The
new governor of the Bank of England, Mark Carney, is already making his
presence felt. Although he is relatively young, Mr Carney comes with a good
pedigree. With a career that culminated in the post of Governor of the Bank of
Canada from 2008 to 2013, he is also the Chairman of the Financial Stability
Board. This is the international body set up to promote effective regulation
and financial sector policies, and to coordinate the different national
financial authorities and international standard setting.
In
the UK, his announcements and intentions are all interesting, but contentious. Your
outsourced bookkeepers will be watching developments
to see how his policies will end up affecting you and their other clients.
The Base Rate
His
recent statement that the base rate of interest is to be held at 0.5% until
unemployment is reduced from its current 7.8%, to 7%, is a continuation of his
policy of ‘forward guidance’, which he introduced in Canada in 2008. He
believes it will give both mortgage holders and small businesses confidence
about their debt management for several years, and therefore boost the economy.
It
has, of course, elicited much criticism. He may or may not be able to carry it
off, depending how inflation and other aspects go. His focus for our central
bank is said to have swung away from the traditional one of controlling
inflation, to an emphasis on growing the economy.

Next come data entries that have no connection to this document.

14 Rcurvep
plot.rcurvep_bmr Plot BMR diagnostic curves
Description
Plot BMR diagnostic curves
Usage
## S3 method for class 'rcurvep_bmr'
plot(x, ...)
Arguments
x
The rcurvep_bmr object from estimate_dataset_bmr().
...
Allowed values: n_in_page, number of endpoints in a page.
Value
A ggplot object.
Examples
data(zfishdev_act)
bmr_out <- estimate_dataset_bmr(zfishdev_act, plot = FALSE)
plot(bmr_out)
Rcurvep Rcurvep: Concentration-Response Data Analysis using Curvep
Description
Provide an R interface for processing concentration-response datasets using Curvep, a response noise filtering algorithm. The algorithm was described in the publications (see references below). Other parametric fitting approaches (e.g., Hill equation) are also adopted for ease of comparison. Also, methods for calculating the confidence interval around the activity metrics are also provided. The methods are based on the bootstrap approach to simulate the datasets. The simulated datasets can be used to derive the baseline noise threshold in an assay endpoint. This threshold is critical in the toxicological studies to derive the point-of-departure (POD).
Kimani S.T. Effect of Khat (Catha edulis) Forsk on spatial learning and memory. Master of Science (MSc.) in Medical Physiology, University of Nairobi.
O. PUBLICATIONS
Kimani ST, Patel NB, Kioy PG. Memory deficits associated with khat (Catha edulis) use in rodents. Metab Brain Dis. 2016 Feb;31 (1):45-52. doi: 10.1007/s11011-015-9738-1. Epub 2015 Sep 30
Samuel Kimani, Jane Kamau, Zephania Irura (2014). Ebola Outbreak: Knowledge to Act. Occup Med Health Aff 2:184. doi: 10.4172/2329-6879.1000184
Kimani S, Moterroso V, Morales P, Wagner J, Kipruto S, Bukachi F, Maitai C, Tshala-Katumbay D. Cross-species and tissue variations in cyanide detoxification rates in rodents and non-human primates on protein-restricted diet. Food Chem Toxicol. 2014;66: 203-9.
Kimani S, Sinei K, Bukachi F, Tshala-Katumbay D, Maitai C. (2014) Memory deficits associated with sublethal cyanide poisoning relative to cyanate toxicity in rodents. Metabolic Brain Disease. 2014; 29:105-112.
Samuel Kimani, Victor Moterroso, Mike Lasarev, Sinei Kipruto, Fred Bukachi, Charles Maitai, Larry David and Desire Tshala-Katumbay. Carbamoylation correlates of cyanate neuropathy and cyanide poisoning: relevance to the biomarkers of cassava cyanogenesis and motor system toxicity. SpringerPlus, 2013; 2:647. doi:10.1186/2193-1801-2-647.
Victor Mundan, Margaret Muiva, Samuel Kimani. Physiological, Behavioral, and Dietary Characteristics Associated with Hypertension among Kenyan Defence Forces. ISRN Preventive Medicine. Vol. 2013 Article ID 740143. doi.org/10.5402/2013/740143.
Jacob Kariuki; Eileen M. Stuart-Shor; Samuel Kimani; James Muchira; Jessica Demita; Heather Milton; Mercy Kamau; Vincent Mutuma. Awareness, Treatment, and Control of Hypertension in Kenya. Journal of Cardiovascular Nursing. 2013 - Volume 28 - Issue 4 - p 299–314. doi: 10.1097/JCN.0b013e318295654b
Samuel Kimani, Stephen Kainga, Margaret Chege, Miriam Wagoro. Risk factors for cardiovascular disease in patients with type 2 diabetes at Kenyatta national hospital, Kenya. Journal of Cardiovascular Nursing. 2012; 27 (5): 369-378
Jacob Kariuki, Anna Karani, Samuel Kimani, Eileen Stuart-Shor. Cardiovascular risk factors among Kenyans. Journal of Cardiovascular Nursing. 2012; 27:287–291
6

His own predictions are that
it might take about three years to create the 750,000 jobs needed to arrive at
the 7% unemployment figure.
The
Chief Economist at the Institute of Directors, Graeme Leach, certainly doesn’t
agree that forward guidance will boost the economy. He believes that after “a
moderate growth spurt over the next 12 months” we’ll settle back to something
like a GDP growth of below 2%.
Another
worry is that it will encourage people to borrow more than is sensible. Your outsourced bookkeepers will be happy to
give you an independent opinion on how much debt your business finances can
stand. Meanwhile, The Institute of Economic Affairs has suggested that Mr
Carney is ‘playing with fire’, because inflation could run amok as it did in
the 1970s, causing worse recession and having the opposite effect to the one intended.
Stance on Women
Speaking
on BBC Radio 4’s Today programme, Mr Carney discussed the fact that there are
no women on the Monetary Policy Committee. He said that the best female
economists should be supported to develop all the way through the ranks. He
will be encouraging female candidates for positions on the Committee and even
for the post of governor when the time comes for him to step down.
Life
at the Bank of England is not going to be boring under Mark Carney.